/---
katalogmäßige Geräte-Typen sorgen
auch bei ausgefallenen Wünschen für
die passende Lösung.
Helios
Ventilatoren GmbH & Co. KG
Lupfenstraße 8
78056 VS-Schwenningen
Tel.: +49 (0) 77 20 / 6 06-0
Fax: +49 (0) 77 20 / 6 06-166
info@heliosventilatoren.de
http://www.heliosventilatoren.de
\---
Your response must contain all of the records, copied exactly.

katalogmäßige Geräte-Typen sorgen
auch bei ausgefallenen Wünschen für
die passende Lösung.
Helios
Ventilatoren GmbH & Co. KG
Lupfenstraße 8
78056 VS-Schwenningen
Tel.: +49 (0) 77 20 / 6 06-0
Fax: +49 (0) 77 20 / 6 06-166
info@heliosventilatoren.de
http://www.heliosventilatoren.de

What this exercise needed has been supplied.